Is there a link posted somewhere??

In the past advertising has been poor about this show. I advertised Schwinn bikes on the Akron CL and was just overwhelmed by people that didn't even know about this. It even in their backyard..


----------



## kcjim (Feb 20, 2012)

I live about 40 miles a way and was unable to find any information eaither. I found an old post from last year and called. I copied the old post less phone number. I do not want to upset any one. The address is the same  5 dollars to set up free to see what a deal.
Jim

Finally riding a big boys bike 


Join Date: Jan 2007Location: N.E. OhioPosts: 126


 Akron, OH Saturday March 5th Show and Swap! 



Antique & Classic, Bicycle & Motorbike, Show & Swap Meet, Saturday, March 5th 2011 at Nativity Church Hall 2499 Killian Rd. Akron Ohio
 Vendor spaces 5 Bucks, Set up starts at 8AM, No admission charge, for more information call 7 to 9 PM Bob Hirschfelt at


----------



## jimsbeercans (Feb 20, 2012)

See what I mean. You would figure they would advertise it more..
Increase traffic flow!! Both for sellers and buyers.

Will call anyway so I'm on the right page!


----------



## kcjim (Feb 20, 2012)

I get the feeling they like there show as is and want to keep it small. Thats ok to I say. Kinda like that little outa the way resturant you have to hear about tio enjoy.


----------



## tobytyler (Feb 23, 2012)

i plan on going to the show i live in cleveland any one else from the area going  hope to find parts for my 1930 elgin see you there toby tyler


----------



## jimsbeercans (Feb 26, 2012)

*update*

Can you send me Bob's phone number?
At work now so can't call on company time but would like to see if any spaces are still available. 

Send it to my home address cancollector@wowway.com

Will ad bikes I'm bring once I know more!
The one year brought 14 bikes, sold just 3 and bought home 2.
This time only taking 4 or so.


----------



## tomofdarkness (Mar 2, 2012)

I've got a couple of folding bikes and an old ross I'd love to trade for... well, just about anything other than a couple of folding bikes and an old ross to be honest.    Does anyone have any details on this at all?  I just heard about it today and want to go!


----------



## jimsbeercans (Mar 2, 2012)

I called and reserved a spot.

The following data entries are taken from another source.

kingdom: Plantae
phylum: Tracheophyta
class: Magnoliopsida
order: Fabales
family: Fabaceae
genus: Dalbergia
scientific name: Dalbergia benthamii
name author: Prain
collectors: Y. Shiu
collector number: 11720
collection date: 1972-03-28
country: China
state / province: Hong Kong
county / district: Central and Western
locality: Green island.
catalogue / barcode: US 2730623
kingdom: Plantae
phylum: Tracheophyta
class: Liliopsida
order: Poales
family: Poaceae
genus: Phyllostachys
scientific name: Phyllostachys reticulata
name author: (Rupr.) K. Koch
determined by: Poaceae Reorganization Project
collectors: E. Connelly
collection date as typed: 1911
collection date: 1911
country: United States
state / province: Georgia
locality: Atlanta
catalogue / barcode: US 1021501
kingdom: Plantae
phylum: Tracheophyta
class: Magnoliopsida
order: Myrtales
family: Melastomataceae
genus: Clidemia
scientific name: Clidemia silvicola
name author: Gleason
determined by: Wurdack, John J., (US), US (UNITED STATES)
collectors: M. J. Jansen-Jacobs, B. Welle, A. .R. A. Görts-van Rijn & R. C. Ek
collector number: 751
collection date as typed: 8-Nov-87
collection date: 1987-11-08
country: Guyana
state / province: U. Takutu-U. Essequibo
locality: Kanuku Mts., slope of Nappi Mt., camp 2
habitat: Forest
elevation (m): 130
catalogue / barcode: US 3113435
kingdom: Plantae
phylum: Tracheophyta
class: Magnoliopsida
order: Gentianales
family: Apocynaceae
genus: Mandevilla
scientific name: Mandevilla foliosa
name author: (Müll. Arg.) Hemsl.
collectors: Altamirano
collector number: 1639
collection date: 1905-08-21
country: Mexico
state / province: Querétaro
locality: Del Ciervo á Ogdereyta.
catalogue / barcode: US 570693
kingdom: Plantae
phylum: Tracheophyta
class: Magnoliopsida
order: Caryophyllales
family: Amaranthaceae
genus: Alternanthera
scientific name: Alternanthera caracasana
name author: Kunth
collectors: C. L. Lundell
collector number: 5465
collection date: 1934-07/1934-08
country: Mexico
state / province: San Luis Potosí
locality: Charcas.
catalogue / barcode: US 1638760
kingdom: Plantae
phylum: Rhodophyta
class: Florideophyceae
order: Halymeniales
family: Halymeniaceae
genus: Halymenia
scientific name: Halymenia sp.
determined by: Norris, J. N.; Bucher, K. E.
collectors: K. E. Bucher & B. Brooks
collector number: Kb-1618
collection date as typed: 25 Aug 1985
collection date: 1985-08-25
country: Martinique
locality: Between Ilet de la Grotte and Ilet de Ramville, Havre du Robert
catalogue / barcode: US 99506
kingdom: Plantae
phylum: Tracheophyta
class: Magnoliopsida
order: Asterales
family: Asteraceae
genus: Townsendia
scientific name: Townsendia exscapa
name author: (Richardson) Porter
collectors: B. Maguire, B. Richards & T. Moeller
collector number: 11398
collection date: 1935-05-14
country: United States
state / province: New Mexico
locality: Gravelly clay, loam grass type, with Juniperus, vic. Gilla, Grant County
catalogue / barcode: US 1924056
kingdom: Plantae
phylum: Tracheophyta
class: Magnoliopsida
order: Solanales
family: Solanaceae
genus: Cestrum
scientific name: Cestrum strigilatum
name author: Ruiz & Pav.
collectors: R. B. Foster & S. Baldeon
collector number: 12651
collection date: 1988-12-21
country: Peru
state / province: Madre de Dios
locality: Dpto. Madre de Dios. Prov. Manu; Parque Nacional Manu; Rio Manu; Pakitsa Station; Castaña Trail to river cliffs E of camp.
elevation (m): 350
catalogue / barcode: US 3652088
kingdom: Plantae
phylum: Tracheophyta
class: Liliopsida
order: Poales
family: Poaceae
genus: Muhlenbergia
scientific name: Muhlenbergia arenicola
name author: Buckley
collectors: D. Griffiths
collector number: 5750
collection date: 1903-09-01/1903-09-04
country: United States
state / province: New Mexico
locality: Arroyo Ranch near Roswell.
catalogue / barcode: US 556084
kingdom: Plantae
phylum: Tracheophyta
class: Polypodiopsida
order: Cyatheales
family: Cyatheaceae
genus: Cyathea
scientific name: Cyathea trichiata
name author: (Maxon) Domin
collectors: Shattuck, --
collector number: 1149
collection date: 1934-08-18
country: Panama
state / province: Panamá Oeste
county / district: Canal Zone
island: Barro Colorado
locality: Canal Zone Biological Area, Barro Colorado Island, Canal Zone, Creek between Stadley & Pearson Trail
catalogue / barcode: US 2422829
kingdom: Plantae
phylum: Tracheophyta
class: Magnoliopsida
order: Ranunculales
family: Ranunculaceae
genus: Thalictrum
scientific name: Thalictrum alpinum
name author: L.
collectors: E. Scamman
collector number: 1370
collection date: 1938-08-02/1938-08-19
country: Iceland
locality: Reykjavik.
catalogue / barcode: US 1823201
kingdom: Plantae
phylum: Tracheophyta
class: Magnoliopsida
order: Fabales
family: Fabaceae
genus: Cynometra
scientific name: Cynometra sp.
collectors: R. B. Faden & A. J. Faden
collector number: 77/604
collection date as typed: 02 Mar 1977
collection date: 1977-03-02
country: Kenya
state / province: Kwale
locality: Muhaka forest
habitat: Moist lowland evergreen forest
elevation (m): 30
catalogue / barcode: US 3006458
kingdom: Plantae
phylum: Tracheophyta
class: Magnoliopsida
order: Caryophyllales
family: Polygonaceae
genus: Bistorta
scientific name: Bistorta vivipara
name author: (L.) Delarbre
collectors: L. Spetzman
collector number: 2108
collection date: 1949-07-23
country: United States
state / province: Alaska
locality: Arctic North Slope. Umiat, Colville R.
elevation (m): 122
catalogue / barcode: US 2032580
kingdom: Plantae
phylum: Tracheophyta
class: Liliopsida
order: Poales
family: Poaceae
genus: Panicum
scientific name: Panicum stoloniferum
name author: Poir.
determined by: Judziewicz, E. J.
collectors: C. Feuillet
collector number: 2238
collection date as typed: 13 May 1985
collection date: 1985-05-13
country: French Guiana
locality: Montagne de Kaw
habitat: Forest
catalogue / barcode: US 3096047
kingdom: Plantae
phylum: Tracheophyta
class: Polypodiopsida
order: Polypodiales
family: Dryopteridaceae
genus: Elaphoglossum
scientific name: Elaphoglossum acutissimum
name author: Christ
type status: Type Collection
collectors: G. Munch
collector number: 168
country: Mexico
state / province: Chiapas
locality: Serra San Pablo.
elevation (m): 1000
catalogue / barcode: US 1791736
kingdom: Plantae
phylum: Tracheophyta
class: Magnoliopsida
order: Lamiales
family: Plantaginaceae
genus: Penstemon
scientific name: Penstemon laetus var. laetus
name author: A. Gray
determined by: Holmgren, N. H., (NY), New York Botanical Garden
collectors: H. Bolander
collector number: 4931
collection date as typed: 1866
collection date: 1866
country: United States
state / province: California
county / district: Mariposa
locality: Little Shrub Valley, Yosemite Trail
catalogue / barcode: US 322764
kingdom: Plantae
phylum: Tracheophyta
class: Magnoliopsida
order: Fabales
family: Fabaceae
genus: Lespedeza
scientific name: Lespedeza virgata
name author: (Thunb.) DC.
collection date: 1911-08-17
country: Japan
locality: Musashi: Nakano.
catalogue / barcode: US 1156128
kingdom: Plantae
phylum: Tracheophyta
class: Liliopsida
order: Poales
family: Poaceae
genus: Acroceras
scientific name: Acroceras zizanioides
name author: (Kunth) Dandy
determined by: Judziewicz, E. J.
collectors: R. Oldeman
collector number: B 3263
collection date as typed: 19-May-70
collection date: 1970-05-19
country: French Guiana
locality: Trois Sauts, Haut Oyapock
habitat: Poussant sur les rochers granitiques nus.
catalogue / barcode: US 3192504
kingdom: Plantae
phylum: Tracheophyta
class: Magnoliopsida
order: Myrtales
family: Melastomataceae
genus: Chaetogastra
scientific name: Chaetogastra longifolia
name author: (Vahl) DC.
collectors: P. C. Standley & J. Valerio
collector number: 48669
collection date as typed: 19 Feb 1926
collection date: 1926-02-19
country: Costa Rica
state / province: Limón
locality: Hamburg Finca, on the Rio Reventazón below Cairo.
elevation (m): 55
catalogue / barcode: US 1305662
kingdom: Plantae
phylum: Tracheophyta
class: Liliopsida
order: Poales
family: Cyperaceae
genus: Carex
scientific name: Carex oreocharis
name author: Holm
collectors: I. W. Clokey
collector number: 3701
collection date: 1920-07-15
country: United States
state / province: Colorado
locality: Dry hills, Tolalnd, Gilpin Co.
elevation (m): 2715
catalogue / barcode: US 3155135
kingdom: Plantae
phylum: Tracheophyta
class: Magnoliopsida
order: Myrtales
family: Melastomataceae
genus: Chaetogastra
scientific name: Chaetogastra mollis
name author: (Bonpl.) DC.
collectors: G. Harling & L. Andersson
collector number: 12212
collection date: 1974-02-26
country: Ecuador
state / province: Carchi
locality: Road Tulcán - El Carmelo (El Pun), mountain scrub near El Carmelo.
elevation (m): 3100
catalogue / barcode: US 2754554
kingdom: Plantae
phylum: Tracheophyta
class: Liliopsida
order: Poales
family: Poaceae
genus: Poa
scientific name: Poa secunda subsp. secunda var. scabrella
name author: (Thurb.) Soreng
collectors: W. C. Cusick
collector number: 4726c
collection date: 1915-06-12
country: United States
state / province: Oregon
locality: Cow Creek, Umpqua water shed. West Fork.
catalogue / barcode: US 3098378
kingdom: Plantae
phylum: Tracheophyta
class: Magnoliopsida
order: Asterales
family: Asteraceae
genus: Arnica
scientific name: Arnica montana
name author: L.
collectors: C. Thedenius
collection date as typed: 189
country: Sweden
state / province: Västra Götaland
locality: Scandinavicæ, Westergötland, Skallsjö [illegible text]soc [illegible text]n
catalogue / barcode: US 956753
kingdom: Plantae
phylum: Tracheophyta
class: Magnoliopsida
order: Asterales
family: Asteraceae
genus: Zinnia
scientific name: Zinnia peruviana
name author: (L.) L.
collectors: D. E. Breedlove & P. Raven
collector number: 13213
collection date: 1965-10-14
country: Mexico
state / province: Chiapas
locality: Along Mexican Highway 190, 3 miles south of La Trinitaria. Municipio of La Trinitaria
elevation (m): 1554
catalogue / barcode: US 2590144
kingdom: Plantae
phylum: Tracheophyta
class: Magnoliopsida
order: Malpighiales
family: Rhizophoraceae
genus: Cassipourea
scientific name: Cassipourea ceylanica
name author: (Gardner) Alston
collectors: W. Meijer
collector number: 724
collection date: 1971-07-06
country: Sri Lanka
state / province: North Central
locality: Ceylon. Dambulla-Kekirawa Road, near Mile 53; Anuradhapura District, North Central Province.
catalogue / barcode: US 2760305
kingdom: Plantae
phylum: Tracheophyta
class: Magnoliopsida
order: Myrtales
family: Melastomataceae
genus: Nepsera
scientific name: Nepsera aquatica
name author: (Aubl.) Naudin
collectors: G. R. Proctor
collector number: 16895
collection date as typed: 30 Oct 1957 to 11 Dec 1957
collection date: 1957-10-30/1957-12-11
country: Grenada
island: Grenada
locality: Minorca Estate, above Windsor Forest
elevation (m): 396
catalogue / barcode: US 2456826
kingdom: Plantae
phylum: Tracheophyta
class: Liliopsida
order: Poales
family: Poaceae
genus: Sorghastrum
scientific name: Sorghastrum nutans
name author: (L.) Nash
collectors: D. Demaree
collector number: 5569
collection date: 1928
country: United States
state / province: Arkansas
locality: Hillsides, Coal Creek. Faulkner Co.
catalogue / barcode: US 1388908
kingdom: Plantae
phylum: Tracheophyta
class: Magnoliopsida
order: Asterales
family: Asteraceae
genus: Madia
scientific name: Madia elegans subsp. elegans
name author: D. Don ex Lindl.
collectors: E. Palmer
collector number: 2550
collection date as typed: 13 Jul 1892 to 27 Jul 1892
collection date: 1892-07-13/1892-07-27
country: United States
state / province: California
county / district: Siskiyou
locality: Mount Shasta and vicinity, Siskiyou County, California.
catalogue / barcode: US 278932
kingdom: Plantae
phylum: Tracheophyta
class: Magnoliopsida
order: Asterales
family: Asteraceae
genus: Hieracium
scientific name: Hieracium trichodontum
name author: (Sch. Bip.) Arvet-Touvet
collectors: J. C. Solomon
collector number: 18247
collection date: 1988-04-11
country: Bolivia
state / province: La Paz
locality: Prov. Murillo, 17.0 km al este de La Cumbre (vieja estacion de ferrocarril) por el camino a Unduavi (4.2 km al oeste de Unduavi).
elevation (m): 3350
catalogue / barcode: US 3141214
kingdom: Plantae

SO YES it's going on.

I live about 2 1/2 hours away and will gamble on the turn out. Hope it's the right decision. 

Going to state that their advertising is poor this time. At least make it aware to them.


----------



## oldmotorguy49 (Mar 13, 2012)

*Akron show*

Anyone signing up at entrance to show will be sent flyer for next show next show hartville maretplace september 6,7,8, 2012 for more info bob 330-699-9798 ron 330899-9447 dan 330-699-4517


----------



## spook1s (Mar 19, 2012)

I thought the Hartville show was great last year. (it was my 1st time at the bike swap) much bigger than the church show!

A lot of great stuff to look through! A lot of motorized bike stuff.  I traded more than I sold...

Cool venue too. Flea market atmosphere!   Hope I can make it this year.


----------



## jimsbeercans (Mar 19, 2012)

Post a flier later this year to remind us.

That weekend might already be booked for me but sure I can sneak away for a few hours!


----------